**Exercise goal:**
Reproduce the text of every record below character for character, and leave the pictures out of your answer.

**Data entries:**
++++

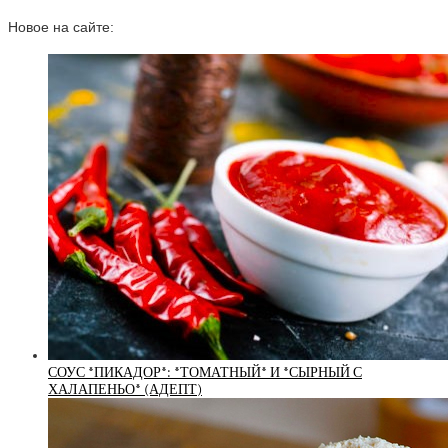
Новое на сайте:
СОУС *ПИКАДОР*: *ТОМАТНЫЙ* И *СЫРНЫЙ С
ХАЛАПЕНЬО* (АДЕПТ)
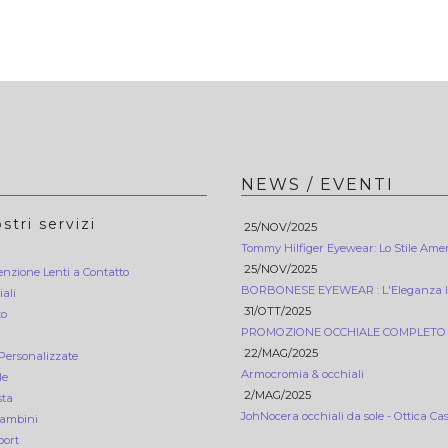
NEWS / EVENTI
stri servizi
25/NOV/2025
Tommy Hilfiger Eyewear: Lo Stile Amer
25/NOV/2025
nzione Lenti a Contatto
BORBONESE EYEWEAR : L'Eleganza Ico
iali
31/OTT/2025
to
PROMOZIONE OCCHIALE COMPLETO 1
22/MAG/2025
 Personalizzate
Armocromia & occhiali
le
2/MAG/2025
sta
JohNocera occhiali da sole - Ottica Cas
Bambini
port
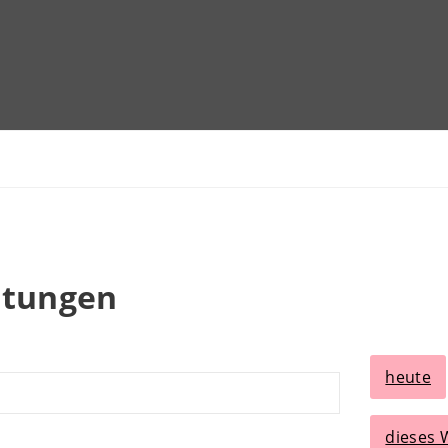
ltungen
heute
dieses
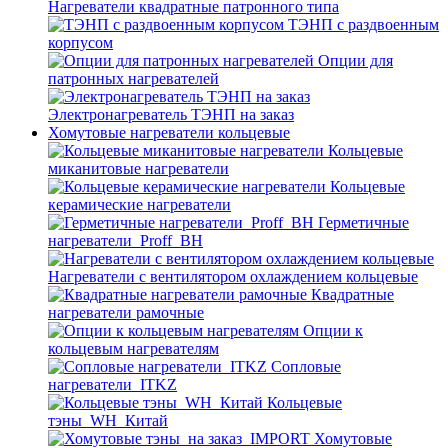
Нагреватели квадратные патронного типа
ТЭНП с раздвоенным
корпусом
Опции для
патронных нагревателей
Электронагреватель ТЭНП на заказ
Хомутовые нагреватели кольцевые
Кольцевые
миканитовые нагреватели
Кольцевые
керамические нагреватели
Герметичные
нагреватели_Proff_BH
Нагреватели с вентилятором охлаждением кольцевые
Квадратные
нагреватели рамочные
Опции к
кольцевым нагревателям
Cопловые
нагреватели_ITKZ
Кольцевые
тэны_WH_Китай
Хомутовые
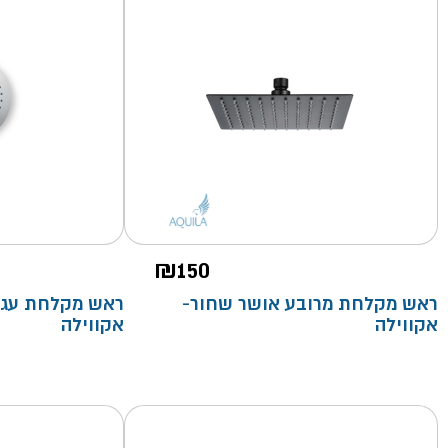
₪
150
ראש מקלחת מרובע אושר שחור-
ראש מקלחת עגול
אקווילה
אקווילה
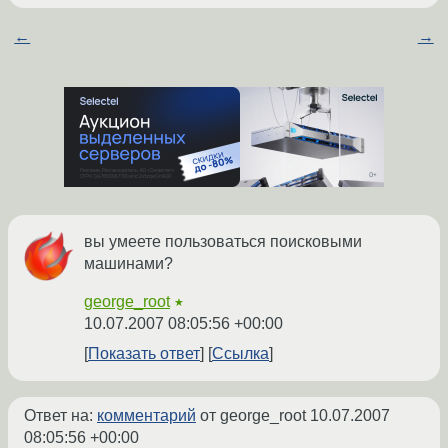
←
→
вы умеете пользоваться поисковыми
машинами?
george_root
★
10.07.2007 08:05:56 +00:00
Показать ответ
Ссылка
Ответ на:
комментарий
от george_root
10.07.2007
08:05:56 +00:00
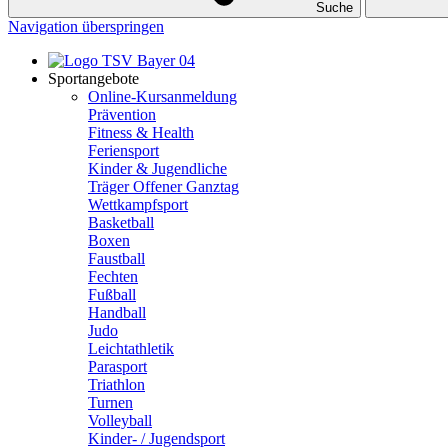
Suche
Navigation überspringen
Sportangebote
Online-Kursanmeldung
Prävention
Fitness & Health
Feriensport
Kinder & Jugendliche
Träger Offener Ganztag
Wettkampfsport
Basketball
Boxen
Faustball
Fechten
Fußball
Handball
Judo
Leichtathletik
Parasport
Triathlon
Turnen
Volleyball
Kinder- / Jugendsport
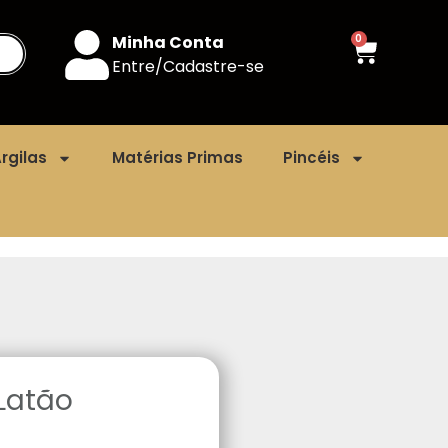
Minha Conta
0
Entre/Cadastre-se
rgilas
Matérias Primas
Pincéis
Latão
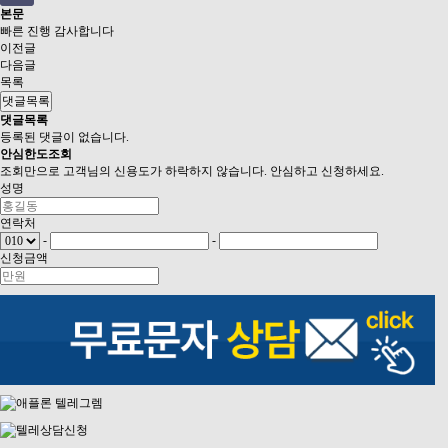
본문
빠른 진행 감사합니다
이전글
다음글
목록
댓글목록
댓글목록
등록된 댓글이 없습니다.
안심
한도조회
조회만으로 고객님의 신용도가 하락하지 않습니다. 안심하고 신청하세요.
성명
연락처
-
-
신청금액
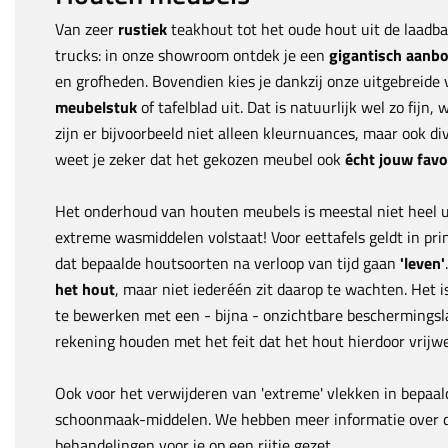
Van zeer
rustiek
teakhout tot het oude hout uit de laadb
trucks: in onze showroom ontdek je een
gigantisch aanb
en grofheden. Bovendien kies je dankzij onze uitgebreide
meubelstuk
of tafelblad uit. Dat is natuurlijk wel zo fij
zijn er bijvoorbeeld niet alleen kleurnuances, maar ook div
weet je zeker dat het gekozen meubel ook
écht jouw favo
Het onderhoud van houten meubels is meestal niet heel u
extreme wasmiddelen volstaat! Voor eettafels geldt in prin
dat bepaalde houtsoorten na verloop van tijd gaan
'leven'
het hout
, maar niet iederéén zit daarop te wachten. Het i
te bewerken met een - bijna - onzichtbare beschermingsla
rekening houden met het feit dat het hout hierdoor vrijwel 
Ook voor het verwijderen van 'extreme' vlekken in bepaal
schoonmaak-middelen. We hebben meer informatie over d
behandelingen voor je op een rijtje gezet.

++++

**Answer to this task:**
Новое на сайте:
СОУС *ПИКАДОР*: *ТОМАТНЫЙ* И *СЫРНЫЙ С
ХАЛАПЕНЬО* (АДЕПТ)
NEWS / EVENTI
stri servizi
25/NOV/2025
Tommy Hilfiger Eyewear: Lo Stile Amer
25/NOV/2025
nzione Lenti a Contatto
BORBONESE EYEWEAR : L'Eleganza Ico
iali
31/OTT/2025
to
PROMOZIONE OCCHIALE COMPLETO 1
22/MAG/2025
 Personalizzate
Armocromia & occhiali
le
2/MAG/2025
sta
JohNocera occhiali da sole - Ottica Cas
Bambini
port
ltungen
heute
dieses
Нагреватели квадратные патронного типа
ТЭНП с раздвоенным
корпусом
Опции для
патронных нагревателей
Электронагреватель ТЭНП на заказ
Хомутовые нагреватели кольцевые
Кольцевые
миканитовые нагреватели
Кольцевые
керамические нагреватели
Герметичные
нагреватели_Proff_BH
Нагреватели с вентилятором охлаждением кольцевые
Квадратные
нагреватели рамочные
Опции к
кольцевым нагревателям
Cопловые
нагреватели_ITKZ
Кольцевые
тэны_WH_Китай
Хомутовые
₪
150
ראש מקלחת מרובע אושר שחור-
ראש מקלחת עגול
אקווילה
אקווילה
←
→
вы умеете пользоваться поисковыми
машинами?
george_root
★
10.07.2007 08:05:56 +00:00
Показать ответ
Ссылка
Ответ на:
комментарий
от george_root
10.07.2007
08:05:56 +00:00
Suche
Navigation überspringen
Sportangebote
Online-Kursanmeldung
Prävention
Fitness & Health
Feriensport
Kinder & Jugendliche
Träger Offener Ganztag
Wettkampfsport
Basketball
Boxen
Faustball
Fechten
Fußball
Handball
Judo
Leichtathletik
Parasport
Triathlon
Turnen
Volleyball
Kinder- / Jugendsport
Minha Conta
0
Entre/Cadastre-se
rgilas
Matérias Primas
Pincéis
Latão
본문
빠른 진행 감사합니다
이전글
다음글
목록
댓글목록
댓글목록
등록된 댓글이 없습니다.
안심
한도조회
조회만으로 고객님의 신용도가 하락하지 않습니다. 안심하고 신청하세요.
성명
연락처
-
-
신청금액
Van zeer
rustiek
teakhout tot het oude hout uit de laadb
trucks: in onze showroom ontdek je een
gigantisch aanb
en grofheden. Bovendien kies je dankzij onze uitgebreide
meubelstuk
of tafelblad uit. Dat is natuurlijk wel zo fij
zijn er bijvoorbeeld niet alleen kleurnuances, maar ook div
weet je zeker dat het gekozen meubel ook
écht jouw favo
Het onderhoud van houten meubels is meestal niet heel u
extreme wasmiddelen volstaat! Voor eettafels geldt in prin
dat bepaalde houtsoorten na verloop van tijd gaan
'leven'
het hout
, maar niet iederéén zit daarop te wachten. Het i
te bewerken met een - bijna - onzichtbare beschermingsla
rekening houden met het feit dat het hout hierdoor vrijwel 
Ook voor het verwijderen van 'extreme' vlekken in bepaal
schoonmaak-middelen. We hebben meer informatie over d
behandelingen voor je op een rijtje gezet.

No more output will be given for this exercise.